The Bridge program provides math support, including online help and live tutors, for the students. At the end of the program students will take a math placement test. If they pass, they can skip the remedial class and enroll in a college-level math class, which will save them money and time.
Fratianno said participating in the program makes her feel more comfortable with math and more confident about passing the placement test. If she does, next semester she’ll be in college-level math.
“I really feel like this is like a booster for next semester,” she said. “An extra boost for me.”
Marvin Williams, 18, who took pre-calculus as a high school senior, took his ACT and “bombed it.” He’s in the Bridge program because he didn’t want to take a remedial class he wouldn’t benefit from. UNLV students don’t receive college credits for remedial courses.
“It’s a great thing, free of charge,” he said. “They are looking out for students and their education.”
UNLV also offered a summer Bridge program for incoming freshmen and enrolled students struggling to pass remedial math. This was the second year the university offered the summer Bridge program, and it was the first year it was open to current students as well, said Ann McDonough, dean of UNLV’s Academic Success Center.
“Students often delay taking math,” she said. “Math is a real barrier for students and prevents them from earning their degrees. We are working to address that.”
Anxiety can also get in the way of students taking their math classes and sometimes the classes they need are not available, she said.
“Students are often afraid of math because they don’t have the study skills,” she said.
A total of 355 incoming freshmen and current students took part in the summer Bridge program, according to UNLV statistics. Of that number, 292, or 82.3 percent, were successful in moving forward to a college-level course.
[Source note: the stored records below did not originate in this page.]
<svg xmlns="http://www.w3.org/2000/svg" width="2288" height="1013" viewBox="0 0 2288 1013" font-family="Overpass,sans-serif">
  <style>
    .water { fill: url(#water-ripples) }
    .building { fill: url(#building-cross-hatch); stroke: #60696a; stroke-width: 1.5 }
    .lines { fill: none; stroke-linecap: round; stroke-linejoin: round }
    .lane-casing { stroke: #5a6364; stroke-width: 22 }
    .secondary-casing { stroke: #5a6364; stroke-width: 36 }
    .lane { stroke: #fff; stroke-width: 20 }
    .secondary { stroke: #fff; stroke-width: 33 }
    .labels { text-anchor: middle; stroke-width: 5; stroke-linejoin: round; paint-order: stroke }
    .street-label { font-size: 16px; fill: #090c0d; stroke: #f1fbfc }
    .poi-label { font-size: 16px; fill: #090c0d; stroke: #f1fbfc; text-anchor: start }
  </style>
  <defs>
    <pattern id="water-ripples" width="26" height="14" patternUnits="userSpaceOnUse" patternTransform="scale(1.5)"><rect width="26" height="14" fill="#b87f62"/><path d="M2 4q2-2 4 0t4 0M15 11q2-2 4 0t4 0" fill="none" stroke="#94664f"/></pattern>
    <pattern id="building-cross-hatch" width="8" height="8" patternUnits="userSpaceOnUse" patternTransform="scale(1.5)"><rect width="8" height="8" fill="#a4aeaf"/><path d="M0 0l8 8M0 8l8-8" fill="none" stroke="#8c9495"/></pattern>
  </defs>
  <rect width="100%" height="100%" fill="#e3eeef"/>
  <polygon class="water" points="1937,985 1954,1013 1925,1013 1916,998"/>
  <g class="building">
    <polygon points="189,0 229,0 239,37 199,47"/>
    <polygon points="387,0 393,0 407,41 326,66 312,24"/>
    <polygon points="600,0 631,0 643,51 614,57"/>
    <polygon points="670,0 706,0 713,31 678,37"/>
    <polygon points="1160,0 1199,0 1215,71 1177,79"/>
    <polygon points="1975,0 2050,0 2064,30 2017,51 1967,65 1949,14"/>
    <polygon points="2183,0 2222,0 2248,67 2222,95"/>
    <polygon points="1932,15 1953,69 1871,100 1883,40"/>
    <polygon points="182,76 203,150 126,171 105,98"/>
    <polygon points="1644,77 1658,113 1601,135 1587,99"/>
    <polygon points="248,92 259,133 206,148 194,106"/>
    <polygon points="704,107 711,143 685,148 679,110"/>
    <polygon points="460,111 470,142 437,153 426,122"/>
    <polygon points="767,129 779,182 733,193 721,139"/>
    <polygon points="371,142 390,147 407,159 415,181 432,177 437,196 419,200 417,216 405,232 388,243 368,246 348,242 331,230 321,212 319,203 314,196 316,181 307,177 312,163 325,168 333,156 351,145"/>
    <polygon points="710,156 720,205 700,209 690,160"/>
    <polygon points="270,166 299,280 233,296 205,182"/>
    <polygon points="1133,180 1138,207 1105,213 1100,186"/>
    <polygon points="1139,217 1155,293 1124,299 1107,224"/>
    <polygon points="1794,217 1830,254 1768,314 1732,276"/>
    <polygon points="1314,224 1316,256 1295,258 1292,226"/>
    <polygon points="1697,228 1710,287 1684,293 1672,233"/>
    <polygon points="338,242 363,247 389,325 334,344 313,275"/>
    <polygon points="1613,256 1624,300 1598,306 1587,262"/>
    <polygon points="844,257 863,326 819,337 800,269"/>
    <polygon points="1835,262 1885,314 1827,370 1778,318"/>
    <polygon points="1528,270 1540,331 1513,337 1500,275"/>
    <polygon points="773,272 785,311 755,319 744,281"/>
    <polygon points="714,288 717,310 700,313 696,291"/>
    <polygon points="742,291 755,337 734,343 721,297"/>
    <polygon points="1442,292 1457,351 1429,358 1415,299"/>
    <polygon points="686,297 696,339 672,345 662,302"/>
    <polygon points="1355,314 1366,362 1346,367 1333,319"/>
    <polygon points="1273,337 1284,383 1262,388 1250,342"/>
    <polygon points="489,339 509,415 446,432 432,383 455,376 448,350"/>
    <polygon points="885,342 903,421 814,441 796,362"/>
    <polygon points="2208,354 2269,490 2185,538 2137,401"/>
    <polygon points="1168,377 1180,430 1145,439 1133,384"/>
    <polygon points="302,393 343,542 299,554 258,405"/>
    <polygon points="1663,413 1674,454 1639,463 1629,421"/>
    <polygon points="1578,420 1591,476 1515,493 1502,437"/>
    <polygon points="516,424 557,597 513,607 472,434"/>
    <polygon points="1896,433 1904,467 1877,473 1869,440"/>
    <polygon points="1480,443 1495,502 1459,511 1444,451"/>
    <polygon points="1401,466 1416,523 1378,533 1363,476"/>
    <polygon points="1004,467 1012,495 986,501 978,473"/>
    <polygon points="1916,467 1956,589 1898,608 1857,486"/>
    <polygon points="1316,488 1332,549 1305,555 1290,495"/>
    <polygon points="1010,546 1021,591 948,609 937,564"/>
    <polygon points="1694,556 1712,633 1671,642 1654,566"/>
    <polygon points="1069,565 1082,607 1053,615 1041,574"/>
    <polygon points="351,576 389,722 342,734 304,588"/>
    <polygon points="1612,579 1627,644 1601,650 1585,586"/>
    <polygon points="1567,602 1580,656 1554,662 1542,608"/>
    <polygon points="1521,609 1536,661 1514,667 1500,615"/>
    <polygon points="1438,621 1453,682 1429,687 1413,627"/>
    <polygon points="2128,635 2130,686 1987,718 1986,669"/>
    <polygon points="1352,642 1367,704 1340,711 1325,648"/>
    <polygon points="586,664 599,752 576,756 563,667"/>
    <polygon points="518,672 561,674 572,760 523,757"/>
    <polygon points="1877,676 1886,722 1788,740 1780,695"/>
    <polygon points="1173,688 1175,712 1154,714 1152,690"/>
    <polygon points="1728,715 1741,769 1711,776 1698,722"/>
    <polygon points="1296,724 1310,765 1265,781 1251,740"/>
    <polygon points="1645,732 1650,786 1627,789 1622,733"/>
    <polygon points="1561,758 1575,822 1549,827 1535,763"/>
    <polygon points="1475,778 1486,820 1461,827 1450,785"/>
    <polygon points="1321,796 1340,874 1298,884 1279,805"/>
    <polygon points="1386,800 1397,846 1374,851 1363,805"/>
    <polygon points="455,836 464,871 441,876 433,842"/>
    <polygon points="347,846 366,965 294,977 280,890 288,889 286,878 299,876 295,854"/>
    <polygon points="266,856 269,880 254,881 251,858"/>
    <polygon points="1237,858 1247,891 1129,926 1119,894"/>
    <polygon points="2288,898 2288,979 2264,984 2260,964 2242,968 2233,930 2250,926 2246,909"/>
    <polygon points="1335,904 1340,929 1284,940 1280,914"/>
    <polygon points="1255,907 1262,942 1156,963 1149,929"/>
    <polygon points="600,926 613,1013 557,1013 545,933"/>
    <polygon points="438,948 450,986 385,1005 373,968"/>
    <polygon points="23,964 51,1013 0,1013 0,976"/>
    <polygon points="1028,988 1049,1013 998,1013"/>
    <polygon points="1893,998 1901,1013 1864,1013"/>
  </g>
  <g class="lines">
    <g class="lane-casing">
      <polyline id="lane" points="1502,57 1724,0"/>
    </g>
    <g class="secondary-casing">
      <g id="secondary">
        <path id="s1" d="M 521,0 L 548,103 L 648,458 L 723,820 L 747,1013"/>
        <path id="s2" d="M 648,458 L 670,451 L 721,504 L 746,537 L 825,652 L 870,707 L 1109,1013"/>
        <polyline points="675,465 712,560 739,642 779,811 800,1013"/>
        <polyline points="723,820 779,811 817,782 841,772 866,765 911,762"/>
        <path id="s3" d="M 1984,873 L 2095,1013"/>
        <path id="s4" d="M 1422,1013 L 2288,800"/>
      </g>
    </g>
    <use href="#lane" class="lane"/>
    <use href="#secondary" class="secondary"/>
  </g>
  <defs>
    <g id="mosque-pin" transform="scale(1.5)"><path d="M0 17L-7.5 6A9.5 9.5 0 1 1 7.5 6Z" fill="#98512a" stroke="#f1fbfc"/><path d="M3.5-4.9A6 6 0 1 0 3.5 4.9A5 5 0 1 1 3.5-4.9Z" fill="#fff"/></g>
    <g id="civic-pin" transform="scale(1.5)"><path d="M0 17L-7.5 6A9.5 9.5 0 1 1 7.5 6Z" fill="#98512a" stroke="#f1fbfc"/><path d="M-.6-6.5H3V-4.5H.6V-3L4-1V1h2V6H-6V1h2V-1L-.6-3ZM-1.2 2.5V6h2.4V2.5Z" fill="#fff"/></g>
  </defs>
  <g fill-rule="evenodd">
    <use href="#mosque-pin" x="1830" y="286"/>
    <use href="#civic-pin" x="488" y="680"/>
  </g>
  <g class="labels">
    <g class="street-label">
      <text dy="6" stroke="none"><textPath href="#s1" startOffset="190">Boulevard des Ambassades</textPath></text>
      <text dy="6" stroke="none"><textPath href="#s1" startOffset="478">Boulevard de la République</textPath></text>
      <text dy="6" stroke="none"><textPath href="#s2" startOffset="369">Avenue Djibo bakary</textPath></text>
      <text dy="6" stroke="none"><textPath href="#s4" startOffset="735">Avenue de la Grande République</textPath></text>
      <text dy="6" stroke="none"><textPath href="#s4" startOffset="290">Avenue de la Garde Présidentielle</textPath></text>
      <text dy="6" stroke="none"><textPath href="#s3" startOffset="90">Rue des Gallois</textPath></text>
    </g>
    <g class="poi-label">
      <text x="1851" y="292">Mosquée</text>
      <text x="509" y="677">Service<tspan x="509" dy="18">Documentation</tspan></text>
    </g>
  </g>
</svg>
The program was free as long as the students completed and attended classes, McDonough said.
It costs about $200 per student for the program and the funding comes from the provost’s office. Those who register for the Bridge program and then don’t attend are charged.
Officials are looking for resources to offer the program year-round, she said.
“They (the students) save money and time,” McDonough said. “We are looking forward to continue to grow this program so we can help more students.”
In summer and fall 2012, 30.1 percent of freshmen enrolled in remedial courses at UNLV, according to a Nevada System of Higher Education report, Summer and Fall 2012 Remedial and Developmental Report.
Statewide, 31.6 percent of students who graduated from high school in 2012 enrolled in remedial courses.
But beginning with the incoming freshmen class this fall semester, students won’t be able to delay their remedial courses anymore.
A new Nevada System of Higher Education policy was implemented this fall and calls for degree-seeking students who need remedial courses to complete their remediation before hitting 30 college credits.
Officials didn’t leave course selection entirely up to struggling freshmen. This year, officials selected and enrolled freshmen in the classes they require, said Carl Reiber, vice provost for academic affairs at UNLV.
By the end of their first year, or 30 credits, they will have taken math, English and a first-year seminar class.
“That gets them off on the right foot,” Reiber said.
Students who fail to take the appropriate courses their first year will be placed on probation, Reiber said. But each student will be looked at individually because they are at different levels.
“Each student is unique,” he said.
The policy change doesn’t apply to sophomores, juniors and seniors who chose not to take their remedial courses their first year.
“They were delaying their graduation,” Reiber said. “This is not how it should be. A lot of the students have pushed (math) back to their senior year because they are afraid. It’s not going to go away; you have to do it.”
Students delaying their remedial courses created other issues as well, such as crowding freshmen out of classes they need to take.
“Going forward, that’s not going to happen any more,” Reiber said. “Our intent is to eliminate that.”